Why? UNDER alpha lives in volatile pitcher matchups where v1's pitcher-only model nails it but v2.2's offense factor pushes the projection up. When both models agree on UNDER, it's a low-variance game and the price already reflects that — no edge.

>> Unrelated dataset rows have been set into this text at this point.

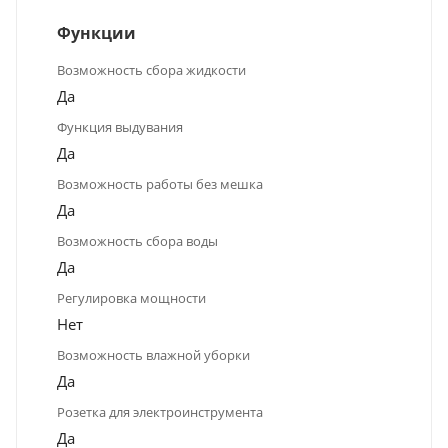
Функции
Возможность сбора жидкости
Да
Функция выдувания
Да
Возможность работы без мешка
Да
Возможность сбора воды
Да
Регулировка мощности
Нет
Возможность влажной уборки
Да
Розетка для электроинструмента
Да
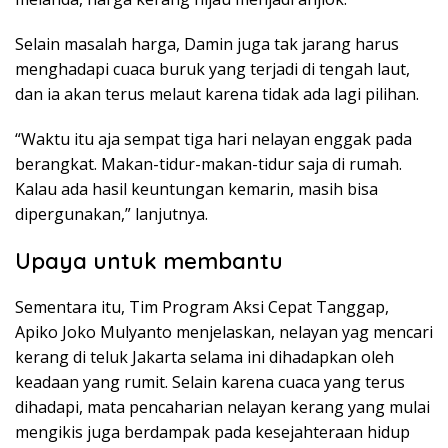
Selain masalah harga, Damin juga tak jarang harus
menghadapi cuaca buruk yang terjadi di tengah laut,
dan ia akan terus melaut karena tidak ada lagi pilihan.
“Waktu itu aja sempat tiga hari nelayan enggak pada
berangkat. Makan-tidur-makan-tidur saja di rumah.
Kalau ada hasil keuntungan kemarin, masih bisa
dipergunakan,” lanjutnya.
Upaya untuk membantu
Sementara itu, Tim Program Aksi Cepat Tanggap,
Apiko Joko Mulyanto menjelaskan, nelayan yag mencari
kerang di teluk Jakarta selama ini dihadapkan oleh
keadaan yang rumit. Selain karena cuaca yang terus
dihadapi, mata pencaharian nelayan kerang yang mulai
mengikis juga berdampak pada kesejahteraan hidup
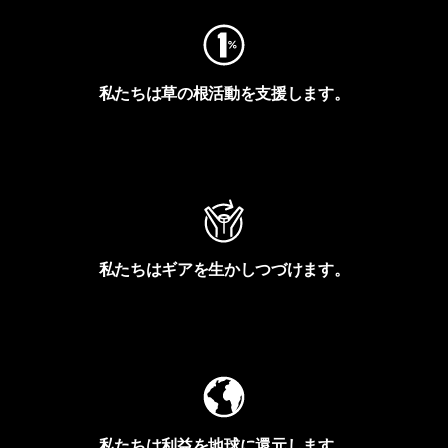
私たちは草の根活動を支援します。
アクティビズムを見る
私たちはギアを生かしつづけます。
Worn Wearを見る
私たちは利益を地球に還元します。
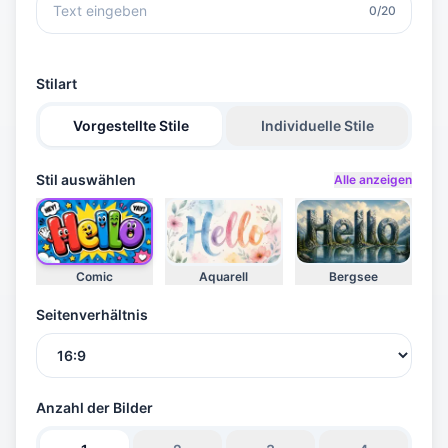
0/20
-
Stilart
Vorgestellte Stile
Individuelle Stile
Stil auswählen
Alle anzeigen
Comic
Aquarell
Bergsee
Seitenverhältnis
Anzahl der Bilder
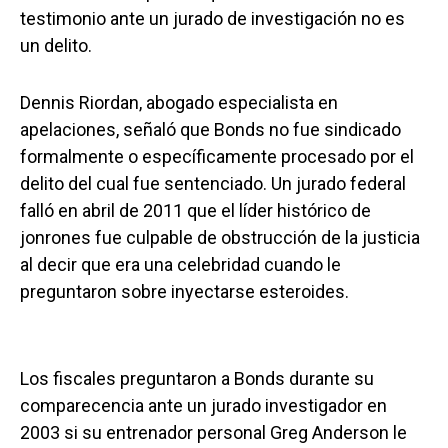
testimonio ante un jurado de investigación no es
un delito.
Dennis Riordan, abogado especialista en
apelaciones, señaló que Bonds no fue sindicado
formalmente o específicamente procesado por el
delito del cual fue sentenciado. Un jurado federal
falló en abril de 2011 que el líder histórico de
jonrones fue culpable de obstrucción de la justicia
al decir que era una celebridad cuando le
preguntaron sobre inyectarse esteroides.
Los fiscales preguntaron a Bonds durante su
comparecencia ante un jurado investigador en
2003 si su entrenador personal Greg Anderson le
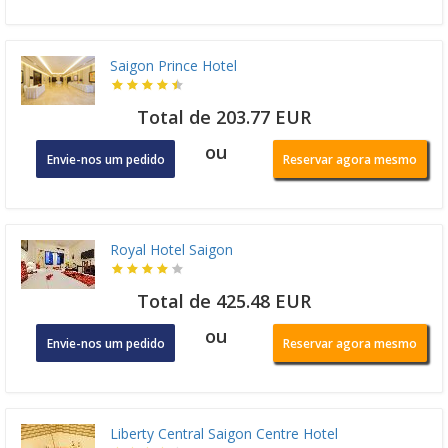
Saigon Prince Hotel
Total de 203.77 EUR
ou
Envie-nos um pedido
Reservar agora mesmo
Royal Hotel Saigon
Total de 425.48 EUR
ou
Envie-nos um pedido
Reservar agora mesmo
Liberty Central Saigon Centre Hotel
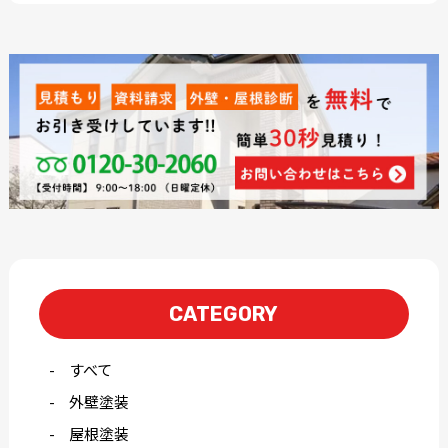
CATEGORY
すべて
外壁塗装
屋根塗装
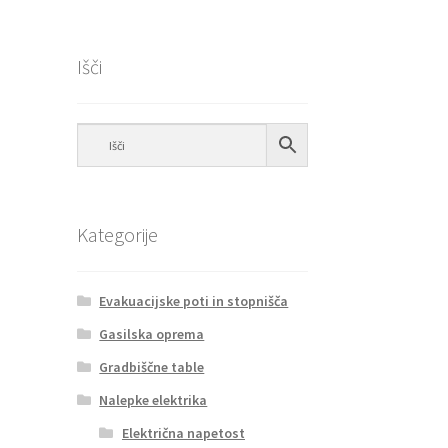
Išči
Kategorije
Evakuacijske poti in stopnišča
Gasilska oprema
Gradbiščne table
Nalepke elektrika
Električna napetost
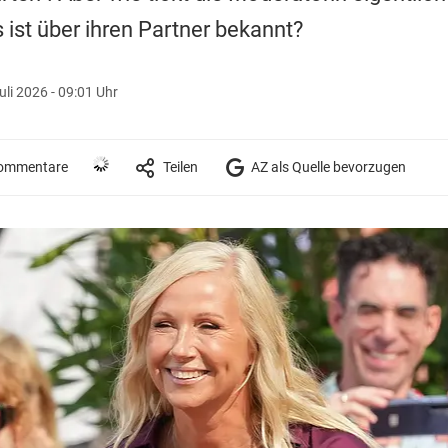
st über ihren Partner bekannt?
uli 2026 - 09:01 Uhr
ommentare
Teilen
AZ als Quelle bevorzugen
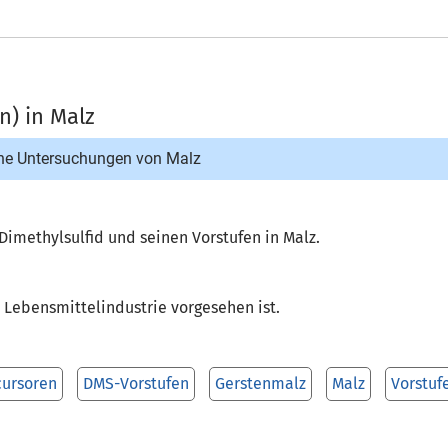
n) in Malz
he Untersuchungen von Malz
imethylsulfid und seinen Vorstufen in Malz.
 Lebensmittelindustrie vorgesehen ist.
ursoren
DMS-Vorstufen
Gerstenmalz
Malz
Vorstuf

| Game | Time | Probable Pitchers | Env ⓘ | Expected ⓘ | Moneyline | Total Ladder ⓘ | Signal | Link |
|---|---|---|---|---|---|---|---|---|
| Loading MLB scanner… | ||||||||
1. Expected Total
Base (8.6 FG / 4.2 F5) × park factor × temperature × wind × pitcher quality (composite ERA + WHIP + K/9 + BAA). F5 uses 1.5× pitcher amplification — starters carry 100% of F5 with no bullpen dilution. Domes mute weather; retractable roofs half-strength.
2. Probability
Normal distribution around expected mean (σ=3.0 full game, 1.9 F5). P(Over X.5) = 1 − Φ((X.5 − mean) / σ).
3. Edge
Per threshold: ourProb − yesAsk (over) or (1 − ourProb) − noAsk (under). Signal fires when edge ≥ 5pp, price in 15-85¢.
4. Data
Schedule, weather, linescore from statsapi.mlb.com. Pitcher hand + season ERA, WHIP, K/9, BAA, IP from batched people endpoint. Kalshi markets from 7 MLB series.

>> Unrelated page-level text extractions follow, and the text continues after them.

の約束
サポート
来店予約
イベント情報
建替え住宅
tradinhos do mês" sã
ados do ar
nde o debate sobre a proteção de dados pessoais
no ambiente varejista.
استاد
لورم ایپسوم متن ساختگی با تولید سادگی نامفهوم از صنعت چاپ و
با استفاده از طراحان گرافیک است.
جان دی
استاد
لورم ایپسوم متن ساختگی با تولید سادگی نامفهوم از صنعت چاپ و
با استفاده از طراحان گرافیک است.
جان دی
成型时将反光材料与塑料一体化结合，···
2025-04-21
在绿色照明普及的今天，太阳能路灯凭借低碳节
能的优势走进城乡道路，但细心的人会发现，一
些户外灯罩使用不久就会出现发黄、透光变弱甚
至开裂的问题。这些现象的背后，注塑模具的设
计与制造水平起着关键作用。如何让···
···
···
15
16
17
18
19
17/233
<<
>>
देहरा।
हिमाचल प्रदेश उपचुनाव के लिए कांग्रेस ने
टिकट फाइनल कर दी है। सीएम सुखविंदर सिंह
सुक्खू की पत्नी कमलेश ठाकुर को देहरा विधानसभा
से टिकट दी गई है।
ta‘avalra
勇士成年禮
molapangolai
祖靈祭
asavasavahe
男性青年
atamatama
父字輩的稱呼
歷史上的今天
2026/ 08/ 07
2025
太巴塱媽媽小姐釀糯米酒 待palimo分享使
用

On binary contracts, every loss costs the same ($100 on a $100 stake) regardless of entry price. But wins pay out inversely to what you paid. This asymmetry means entry price matters as much as edge percentage when choosing between signals.
| Entry | Win Profit | Loss | Payout Ratio | Break-even WR |
|---|---|---|---|---|
| 25¢ | +$300 | −$100 | 3 : 1 | 25% |
| 35¢ | +$186 | −$100 | 1.9 : 1 | 35% |
| 50¢ | +$100 | −$100 | 1 : 1 | 50% |
| 65¢ | +$54 | −$100 | 0.5 : 1 | 65% |
| 80¢ | +$25 | −$100 | 0.25 : 1 | 80% |
When picking between signals: a 10pp edge at 40¢ is worth materially more than a 10pp edge at 70¢. The 40¢ signal makes 2.5× more on a win with the same $100 downside. Weight entry price alongside your baseball read.

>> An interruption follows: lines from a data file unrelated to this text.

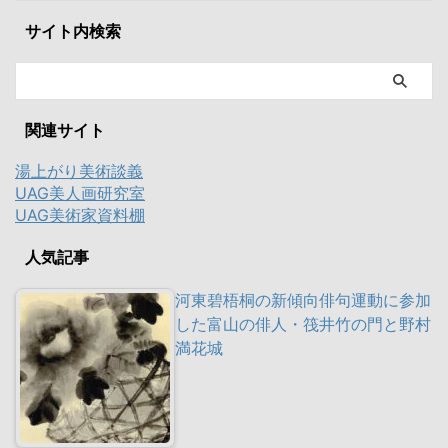
サイト内検索
関連サイト
湯上がり美術談義
UAG美人画研究室
UAG美術家資料棚
人気記事
河東碧梧桐の新傾向俳句運動に参加
した富山の俳人・筏井竹の門と野村
満花城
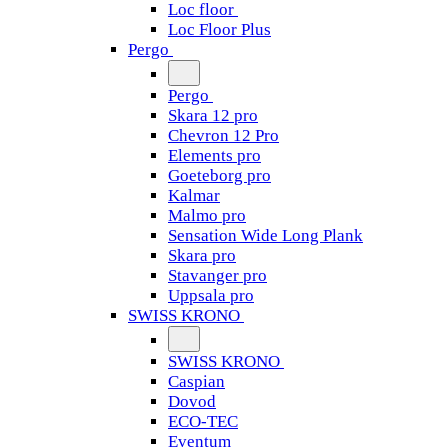
Loc floor
Loc Floor Plus
Pergo
Pergo
Skara 12 pro
Chevron 12 Pro
Elements pro
Goeteborg pro
Kalmar
Malmo pro
Sensation Wide Long Plank
Skara pro
Stavanger pro
Uppsala pro
SWISS KRONO
SWISS KRONO
Caspian
Dovod
ECO-TEC
Eventum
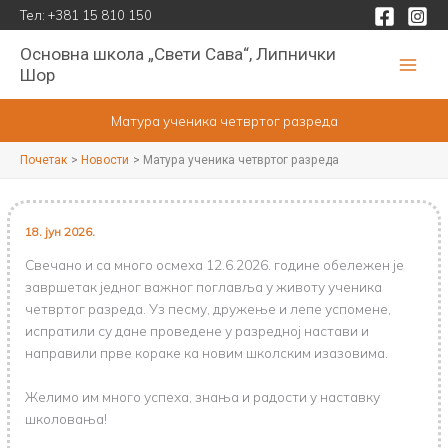
Пређи
Тел:
+381 15 810 150
на
Основна школа „Свети Сава“, Липнички
садржај
Шор
Матура ученика четвртог разреда
Почетак
Новости
Матура ученика четвртог разреда
18. јун 2026.
Свечано и са много осмеха 12.6.2026.
године
обележен је
завршетак једног важног поглавља у животу ученика
четвртог разреда. Уз песму, дружење и лепе успомене,
испратили су дане проведене у разредној настави и
направили прве кораке ка новим школским изазовима.
Желимо им много успеха, знања и радости у наставку
школовања!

Why concentration happens: a single win at 26¢ (+$285) produces more P&L than the next four wins at 55¢ combined (+$82 each). The top games in the P&L table almost always have the cheapest entries, not the highest edge.
The trap: cheap entries (<35¢) win less often — Kalshi is pricing them cheap for a reason. The edge has to be large enough to overcome the lower base rate. An 8pp edge at 30¢ is better math than a 12pp edge at 70¢, but only if the model's probability estimate is actually correct at that tail.